Un nombre de plus en plus important de réfugiés ivoiriens s’installent dans un pays voisin, le Libéria. Le retour à une vie normale dans leur pays d’origine est hypothéqué par des violences qui surgissent par intermittence et minent les lueurs d’espoir.

Djéwé L’or Gueï baignait sa petite fille quand des tirs ont éclaté dans son village en Côte d’Ivoire en août 2012. Elle n’a pas su qui tirait ou pourquoi tout le monde criait. Avec sa fille âgée d’un an et deux autres enfants en bas âge, dans la confusion, elle et son mari se sont enfuis par des chemins différents. Gueï est devenue réfugiée dès qu’elle a franchi la frontière séparant son pays, la Côte d’Ivoire, et le Libéria, en voulant échapper aux affres de la guerre déclarée par les autorités ivoirienne, il ya plus d’une année.

Au camp de réfugié de Duogee, Gueï a raconté sa mésaventure. Elle a décrit comment elle et les siens ont passé les cinq jours suivants marchant à travers la forêt dense, survivant en s’alimentant d’eau de rivière et de racines et feuilles de manioc cru*. Le 18 août, elle a atteint Duogee et y a trouvé des membres de son famille, mais aucun signe de son mari.
Depuis lors, les difficultés et retards rencontrés pour s’inscrire à l’agence des Nations Unies pour les réfugiés (UNHCR) l’ont empêché avec ses trois enfants de recevoir des rations mensuelles de nourriture. Gueï a reconnu que, pour la première fois dans sa vie, elle a été réduite à la mendicité. Au village, elle possédait sa propre ferme et s’adonnait à d’autres activités pour entretenir toute la famille. Cette perte l’incite à soupirer toute la journée. La seule chose dont elle est heureuse est d’être encore en vie.

Des milliers de morts

A la fin du mois de novembre 2010, l’ex Président Ivoirien, Laurent Gbagbo, avait refusé de reconnaitre sa défaite aux élections pourtant certifiés par la communauté internationale. L’ONU, notamment, avait reconnu que ces élections, plusieurs fois reportées, étaient libres et transparentes, ainsi que la victoire l’opposant, Alassane Ouattara. Il s’en suivit une guerre civile qui dura 09 mois et engendra la perte de plus 3 000 vies humaines, jusqu’à l’arrestation de Laurent Gbagbo, le 11 avril 2011.

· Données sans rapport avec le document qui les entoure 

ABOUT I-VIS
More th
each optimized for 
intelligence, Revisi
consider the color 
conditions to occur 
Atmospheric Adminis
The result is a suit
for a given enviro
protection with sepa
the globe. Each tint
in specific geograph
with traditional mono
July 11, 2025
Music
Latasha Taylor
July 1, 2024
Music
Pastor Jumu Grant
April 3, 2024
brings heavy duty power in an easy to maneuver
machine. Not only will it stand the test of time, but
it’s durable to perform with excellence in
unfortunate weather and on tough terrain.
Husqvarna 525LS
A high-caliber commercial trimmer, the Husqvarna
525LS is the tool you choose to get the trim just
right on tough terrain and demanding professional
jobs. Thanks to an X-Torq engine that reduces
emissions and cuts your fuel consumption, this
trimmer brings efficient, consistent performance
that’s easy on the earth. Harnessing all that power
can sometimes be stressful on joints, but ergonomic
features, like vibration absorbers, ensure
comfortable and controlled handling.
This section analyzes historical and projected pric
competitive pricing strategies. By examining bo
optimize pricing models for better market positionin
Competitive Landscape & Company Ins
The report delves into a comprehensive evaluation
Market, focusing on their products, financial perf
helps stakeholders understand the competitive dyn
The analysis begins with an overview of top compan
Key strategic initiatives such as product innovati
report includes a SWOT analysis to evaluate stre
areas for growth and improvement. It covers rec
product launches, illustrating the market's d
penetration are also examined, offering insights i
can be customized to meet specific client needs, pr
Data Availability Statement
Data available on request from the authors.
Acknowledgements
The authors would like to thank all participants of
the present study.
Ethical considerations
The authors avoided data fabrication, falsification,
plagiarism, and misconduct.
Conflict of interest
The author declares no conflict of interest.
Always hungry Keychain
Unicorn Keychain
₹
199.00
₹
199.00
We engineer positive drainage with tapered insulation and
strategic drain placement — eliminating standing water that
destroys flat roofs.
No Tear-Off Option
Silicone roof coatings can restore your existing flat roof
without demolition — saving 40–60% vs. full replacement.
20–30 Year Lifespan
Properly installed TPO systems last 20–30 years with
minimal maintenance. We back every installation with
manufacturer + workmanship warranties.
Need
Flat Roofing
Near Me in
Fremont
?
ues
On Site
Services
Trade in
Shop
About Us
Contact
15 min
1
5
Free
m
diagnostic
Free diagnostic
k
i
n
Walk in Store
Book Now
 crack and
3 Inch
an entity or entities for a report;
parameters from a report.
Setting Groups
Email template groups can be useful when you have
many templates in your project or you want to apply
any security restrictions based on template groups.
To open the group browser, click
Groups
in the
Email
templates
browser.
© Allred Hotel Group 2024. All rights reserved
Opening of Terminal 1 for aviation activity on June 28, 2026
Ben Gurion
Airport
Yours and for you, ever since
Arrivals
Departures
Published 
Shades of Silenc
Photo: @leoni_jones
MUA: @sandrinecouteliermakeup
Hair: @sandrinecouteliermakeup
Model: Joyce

Cependant, les changements opérés à la tête de l’Etat n’ont pas mit fin aux hostilités en Côte d’Ivoire.
Deux incidents ont suscité la réaction de la communauté internationale. Le 08 juin 2012, sept casques bleus du maintien de la paix de l’ONUCI ont été tués dans une attaque frontalière prétendument lancée du Libéria. Ensuite, le 06 août 2012, veille du 52ème anniversaire de l’indépendance du pays, une bataille de plus de trois heures au sein d’un camp militaire à Abidjan, la capitale économique, a fait huit morts.
Ces violences par intermittence ont poussé de nombreux ivoiriens à franchir la frontière pour trouver refuge au Libéria.

Ne pas bouger

Selon le l’UNHCR, à la fin du mois septembre 2012, plus de 64 000 Ivoiriens vivaient dans six camps de réfugié au Libéria et certains centres d’accueil. Si ce chiffre est significativement inférieur aux 224 000 répertoriés en juin 2011, les rapatriements ont subit un lourd ralentissement. Au mois de mai, 10 300 Ivoiriens sont retournés chez eux. Puis ce chiffre est descendu à 239 en juillet et 147 en août.